# Proof your rating is manipulated



## UberXking (Oct 14, 2014)

Saturday night I drove for two hours in downtown LA. The system tried to manipulate me to take fares all below the surge. When they were within a range of point 3 to point 5 I accepted for fear of being shut out with no income for my efforts both pax canceled. Drove back to the bay area with this info. See attached















The first image is my rating as of this afternoon Monday and 6 trips 
I took 1 on Sat and not anotber till 2 this afternoon. The second image is my earrings as of around 7:30 this evening. My rating for the last two weeks has been 5 and 4.92


----------



## Amsoil Uber Connect (Jan 14, 2015)

It maybe hard to believe, that not one of those ten trips have rated you.

See it all time when I do 2 or 3 trips then take the next day off.


----------



## Fuzzyelvis (Dec 7, 2014)

Amsoil Uber Connect said:


> It maybe hard to believe, that not one of those ten trips have rated you.
> 
> See it all time when I do 2 or 3 trips then take the next day off.

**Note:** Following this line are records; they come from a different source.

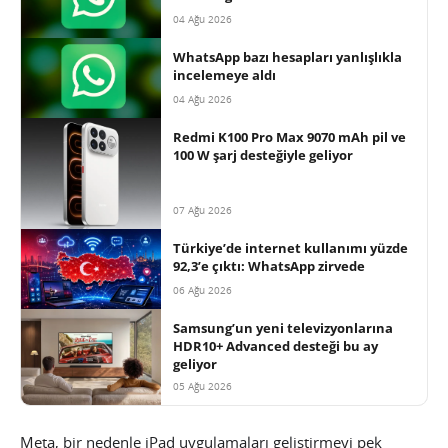
04 Ağu 2026
WhatsApp bazı hesapları yanlışlıkla
incelemeye aldı
04 Ağu 2026
Redmi K100 Pro Max 9070 mAh pil ve
100 W şarj desteğiyle geliyor
07 Ağu 2026
Türkiye’de internet kullanımı yüzde
92,3’e çıktı: WhatsApp zirvede
06 Ağu 2026
Samsung’un yeni televizyonlarına
HDR10+ Advanced desteği bu ay
geliyor
05 Ağu 2026
Meta, bir nedenle iPad uygulamaları geliştirmeyi pek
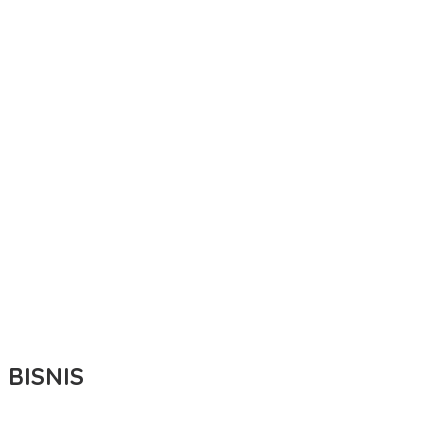
BISNIS
Bupati Ikbar Percepat Pendataan Pekebun Sawit, Dorong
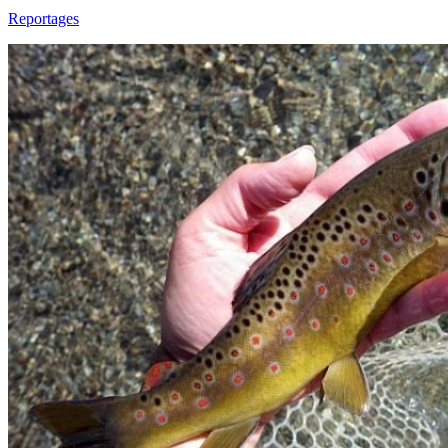
Reportages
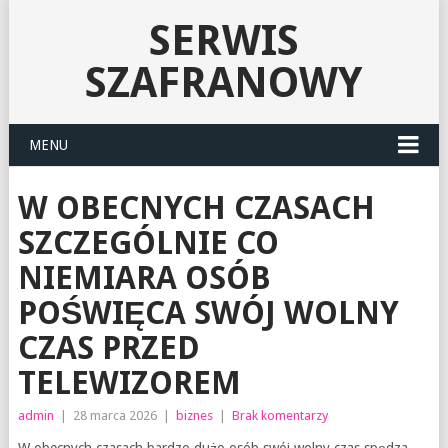
SERWIS
SZAFRANOWY
MENU
W OBECNYCH CZASACH
SZCZEGÓLNIE CO
NIEMIARA OSÓB
POŚWIĘCA SWÓJ WOLNY
CZAS PRZED
TELEWIZOREM
admin
|
28 marca 2026
|
biznes
|
Brak komentarzy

That 10 includes cancels. I have had a pax tell me they never rate the driver. So off 6 trips it's quite possible no one rated on.a day.


----------



## XUberMike (Aug 2, 2015)

Cancelled trips @ 75% yet the expect acceptance rate to be 90%


----------



## UberXking (Oct 14, 2014)

I had 7 trips since Friday Midnight. 6 Monday


----------



## UberXking (Oct 14, 2014)

Here's the update after midnight!!!!!








Oops that's 7 days and way alteted
Remember I have a 4.96 rating ovet the past two weeks.


----------